Мороз был неподвижный, уши мерзли и горели. У Николаева ныло правое, отмороженное прошлой, почти курсантской, беспощадной зимой. Начался прием докладов от командиров рот о наличии в строю и проведении предвыходного и выходного дней. Первым пошел командир их роты, майор Синицын, любимый офицер Николаева, которого он помнил еще не столь респектабельным капитаном. Синицын ступал бережно на утрамбованный снег и двигался без подобострастия, как к равным. Командир выслушал его и принял с первого захода. А было время (и Николаев его застал), когда Синицыну, еще капитану, приходилось не раз и не два повторять подход, то, что сейчас пришлось сделать двум свежеиспеченным ротным — старшему лейтенанту Архипову и капитану Орлу. Они пыжились, шли молодцевато, вскидывая носки сапог по-кремлевски высоко, как будто под ними была брусчатка, а не лед, но командира что-то раздражало в поведении их рот, и офицеры возвращались наводить ужас и порядок. Солдат уже не веселил офицерский театр, потому что все привыкли к парадоксам иерархии. Последним отправился командир “арабов”, вечный старший лейтенант Балыкин, “афганец”, медведь, матерщинник и справедливая гроза своих чумазых водителей. Он шел, как жил, с усмешкой, с далеко отодвинутой от скособоченной шапки рукой в закатанной перчатке, что едва напоминало уставное отдание визуальной чести, шел франтовато, на пятках, из-под которых летели брызги снега; фалды его шинели были сшиты, голова, как у африканской большой птицы, выпячивалась вперед при каждом покачивании. Все знали, что его Ком никогда не вернет. Балыкин в Афганистане получил два боевых ордена, а здесь, как поговаривали, за два года — десяток взысканий. Ком, недовольно переминаясь на месте и по привычке вскидывая плечами, словно с них слетали бретельки, что-то внушал подошедшим командирам. Остальная тысяча шинелей продолжала стойко дрогнуть.

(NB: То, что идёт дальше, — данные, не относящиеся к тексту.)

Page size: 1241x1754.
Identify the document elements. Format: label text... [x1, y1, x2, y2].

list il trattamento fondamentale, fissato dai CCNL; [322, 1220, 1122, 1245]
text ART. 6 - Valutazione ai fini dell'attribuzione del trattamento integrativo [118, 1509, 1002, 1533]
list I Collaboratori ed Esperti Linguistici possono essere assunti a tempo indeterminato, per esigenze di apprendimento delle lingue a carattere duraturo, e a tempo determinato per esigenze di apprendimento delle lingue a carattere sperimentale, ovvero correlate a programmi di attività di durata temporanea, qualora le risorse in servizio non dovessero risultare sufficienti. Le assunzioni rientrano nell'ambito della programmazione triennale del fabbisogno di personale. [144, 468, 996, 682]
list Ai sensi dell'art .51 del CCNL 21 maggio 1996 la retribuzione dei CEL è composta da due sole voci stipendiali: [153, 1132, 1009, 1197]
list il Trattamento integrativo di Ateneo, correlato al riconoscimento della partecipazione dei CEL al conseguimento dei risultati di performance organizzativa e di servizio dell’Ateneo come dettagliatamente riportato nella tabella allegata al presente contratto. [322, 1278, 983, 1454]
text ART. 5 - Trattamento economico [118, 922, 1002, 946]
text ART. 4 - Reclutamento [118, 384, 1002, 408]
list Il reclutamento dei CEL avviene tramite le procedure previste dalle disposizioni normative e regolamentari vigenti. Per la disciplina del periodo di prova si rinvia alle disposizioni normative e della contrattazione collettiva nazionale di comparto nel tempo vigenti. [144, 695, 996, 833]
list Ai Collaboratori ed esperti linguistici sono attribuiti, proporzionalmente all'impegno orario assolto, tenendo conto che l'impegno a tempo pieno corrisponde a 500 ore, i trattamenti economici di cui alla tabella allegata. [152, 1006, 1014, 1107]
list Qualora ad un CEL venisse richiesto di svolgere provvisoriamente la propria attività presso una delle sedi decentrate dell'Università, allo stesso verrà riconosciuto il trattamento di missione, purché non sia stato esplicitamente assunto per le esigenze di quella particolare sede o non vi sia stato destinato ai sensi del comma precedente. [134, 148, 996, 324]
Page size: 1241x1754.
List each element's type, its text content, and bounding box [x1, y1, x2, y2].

Николаев боковым взглядом стал наблюдать за своей старой знакомой — вороной. Она, как всегда, была похожа на гоголевский нелепый персонаж в эдаком затрапезном, обшарпанном, черно-сером фраке и прыгала поодаль от своих вожделенных мерзлых зеркал по кромке плаца. Впервые Николаев увидел ее прошлой весной, когда обнажился мусор и в природе на мусоре появилось много их брата, нахального, грузного и грязного. Некая ворона до безумия полюбила огромное зеркало, тогда единственное на плацу, предназначенное для самонаблюдения во время строевой подготовки. Она прилетала к нему и билась об него, о свое дурацкое отражение. То ли ворона была нарциссом или антинарциссом, то ли у ворон есть свое зазывное Зазеркалье. Николаев испугался за ее судьбу, так как ворона истязала себя до смерти, с самоотречением буддийского монаха, и отгонял ее прочь. Но летом на плацу рядышком поставили еще несколько зеркал, и бедняжка-ворона совсем растерялась. Она металась между ними, сбитая с толку, ее страдания усилились пропорционально числу зеркал. Кажется, эта философствующая ворона чувствовала себя в самой середине мирового разлома. Николаеву она была симпатична, и слежка за ней была поучительным времяпрепровождением. “Не дай ей бог сойти с ума”, — говорил он о ней, а сам как раз и желал вороньего сумасшествия, как чего-то крайне эксцентрического. Теперь она была особенно расстроена, прыгала и хватала воздух молчащим клювом, она боялась подлететь к зеркалам вплотную: около них стояли подразделения военных людей и оркестрик с блестящими трубами, от людей можно было ожидать погони, свиста, улюлюканий и камней по крыльям. Глупая серая ворона! Николаев уважал непонятные, долгие, дикие, человеческие муки.